# Wasserdichte Überschuhe für Five Ten Impact?



## elmono (9. August 2011)

Da ich beim anstehenden Alpencross keine Lust auf nasse Füße hab: Gibt es wasserdichte Überschuhe, die über Five Ten Impacts (Low, Größe 47) passen?

Was ich von Gore und Co. gesehen habe, ist meist eher für die schmalen CC-Klickie-Schühchen gemacht.


----------



## scylla (9. August 2011)

Jep, die meisten Überschuhe für "Sportschuhe" sind für die Impacts zu schmal.
Guck mal lieber beim Zubehör für Trekking-Radler 
Die billigen Vaude Stadtradl-Überschuhe von meinem Freund passen bei meinem Impacts als einzige drüber. Denke, das sollten die Vaude Gaiter sein, wenn mich nicht alles täuscht. Sind halt nicht besonders stylish, aber das ist mir eh egal, wenn's schüttet.


----------



## MTB-News.de




----------



## kroiterfee (9. August 2011)

nimm doch goretex-socken.


----------



## elmono (9. August 2011)

scylla schrieb:


> Jep, die meisten Überschuhe für "Sportschuhe" sind für die Impacts zu schmal.
> Guck mal lieber beim Zubehör für Trekking-Radler
> Die billigen Vaude Stadtradl-Überschuhe von meinem Freund passen bei meinem Impacts als einzige drüber.

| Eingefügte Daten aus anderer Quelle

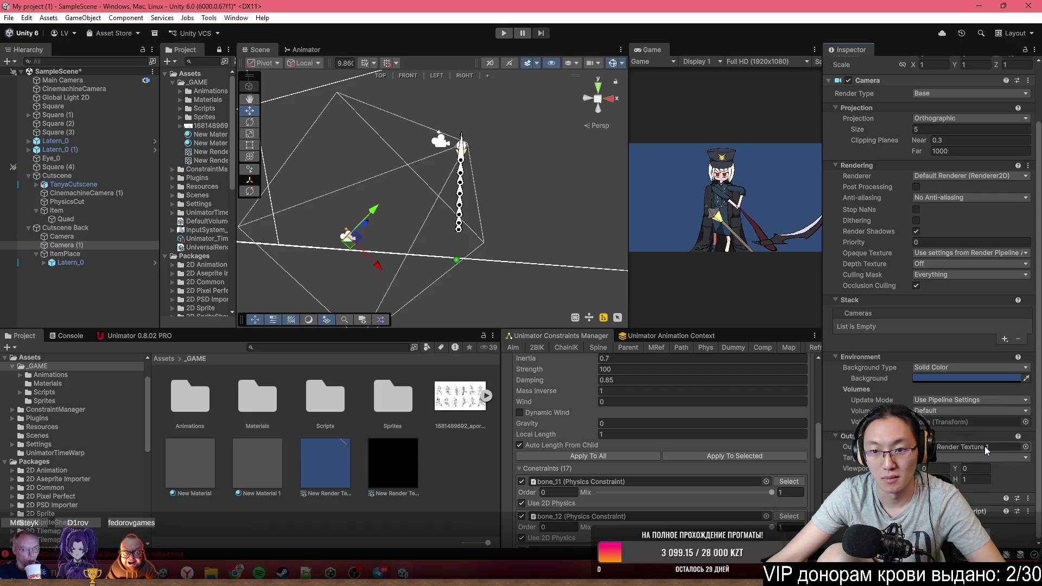
left_click(83, 238)
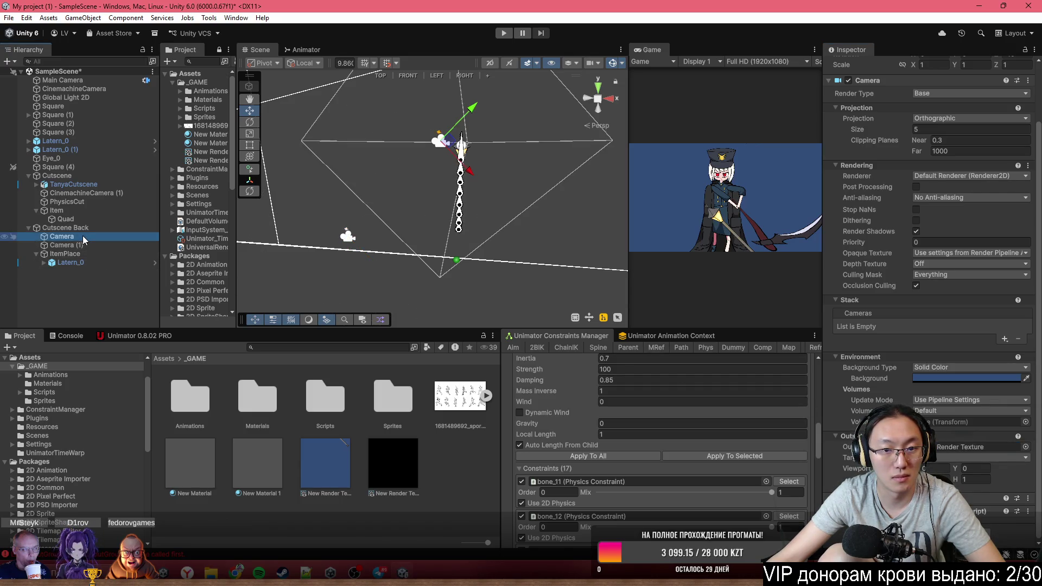
left_click_drag(365, 170, 306, 145)
scroll(409, 160, "up", 5)
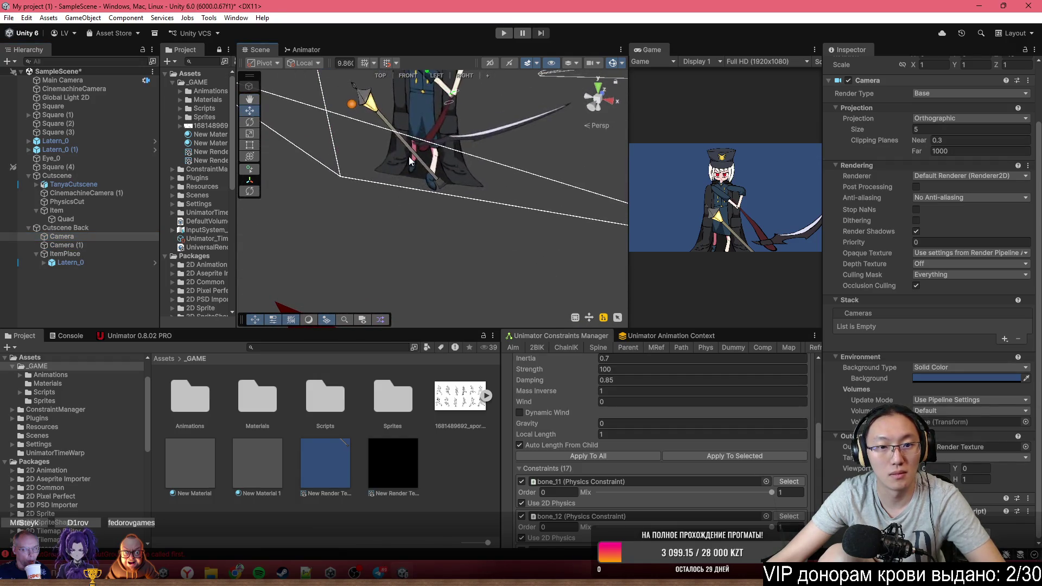
left_click(367, 107)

Denke, das sollten die Vaude Gaiter sein, wenn mich nicht alles täuscht. Sind halt nicht besonders stylish, aber das ist mir eh egal, wenn's schüttet.



Guck ich mir mal an, danke.




kroiterfee schrieb:


> nimm doch goretex-socken.



Die hab ich fürn Winter. Aber bei Regen taugen die nix, weil die Schuhe sich trotzdem vollsaugen, nass und schwer werden. Und die trocknen halt nicht garantiert bis zum nächsten Tag.


----------



## berkel (9. August 2011)

scylla schrieb:


> Die billigen Vaude Stadtradl-Überschuhe von meinem Freund passen bei meinem Impacts als einzige drüber. Denke, das sollten die Vaude Gaiter sein, wenn mich nicht alles täuscht. Sind halt nicht besonders stylish, aber das ist mir eh egal, wenn's schüttet.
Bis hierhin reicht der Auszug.